Depending on the location, many new projectors have zoom and lens shift if it were me I would avoid placing it in an enclosed space if at all possible. If not them be sure you can get adequate ventilation (air volume) to it or you may have problems, if not certainly the fan in the unit would run at high speed and db, thus shortening the life of the projector and lamp.

Also remember that you have to have air flow around the projector not just a supply of cool air, it has to exit some where. I almost placed my projector in a soffit and ran the air duct around it placing the projector inside the duct for ventilation but it was going to be too much work to get it to work correctly so initially I decided to mount the projector the ceiling instead, and it worked out great.

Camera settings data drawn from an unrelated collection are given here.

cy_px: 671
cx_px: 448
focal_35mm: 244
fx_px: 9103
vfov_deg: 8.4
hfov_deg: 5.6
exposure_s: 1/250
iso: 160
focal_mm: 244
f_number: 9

Do you have a projector yet, if not what projector are you planning on getting and you can then determine what your options are.

I recently moved my projector Panasonic AX-200 into the wall/rack area because I moved my screen wall. Its all open around the projector so so far I have had no issues with ventilation.


----------



## raZorTT (Jan 17, 2008)

Thanks Carl,

In another thread I started I think Bryan suggested maybe framing the rear soffit and covering with fabric. 
Hopefully this situation would give the illusion that the projector is closed in but still give the benefits of it being in an open area.

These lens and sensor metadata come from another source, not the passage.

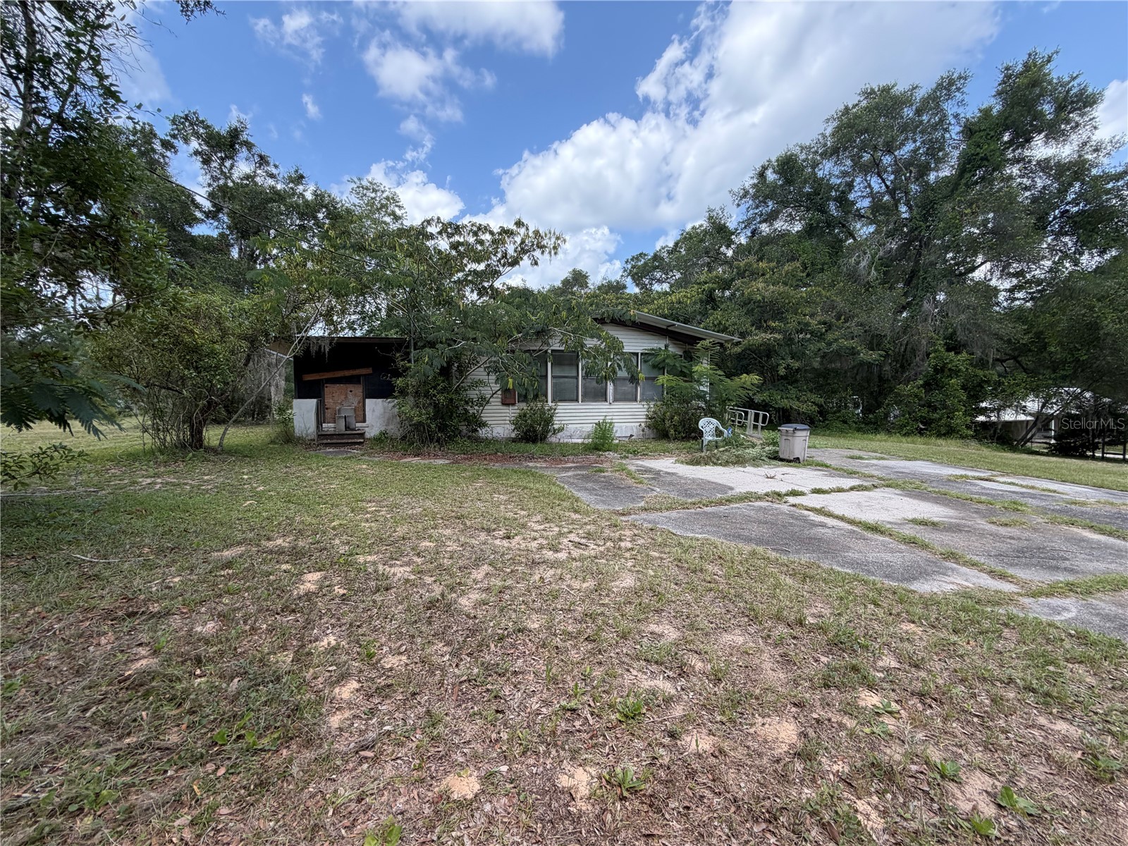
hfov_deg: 102.1
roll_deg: -0.3
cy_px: 423
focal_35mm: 14
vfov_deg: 85.7
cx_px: 564
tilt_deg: -6.4
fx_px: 456
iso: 50
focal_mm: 2.22
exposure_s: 1/502
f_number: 2.2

At the moment I have a Panasonic PT-AE1000. 

Cheers,

Simon


----------



## raZorTT (Jan 17, 2008)

Out of curiosity, how would you hook up a fan? Can you wire it up with the 12V triggers that are available on amplifiers etc?

Cheers,
Simon


----------



## bpape (Sep 14, 2006)

You can do a couple of different things. You can buy a fan that will work on a dimmer at Radio Shack. You can also do a computer fan running either 5v or 12v and get a transformer wired to a plain light switch.

Bryan


----------



## JCOA (Dec 18, 2007)

You could mount a line voltage stat in the soffit. Hook it up to a fan, and duct it out of the soffit area. Completely automatic, set it and forget about it.


----------



## chadcummings (Apr 26, 2008)

Here is what I purchased to help with the heat. It amounts to 3 120mm quiet fans mounted in a nice plate to mount right into the opening where your return is. The nice thing is that it is thermally controlled and can speed up and slow down as needed.

http://www.coolerguys.com/840556082231.html


----------



## raZorTT (Jan 17, 2008)

Thanks for the link Chad.
Looks like a fantastic little kit!

Cheers,
Simon


----------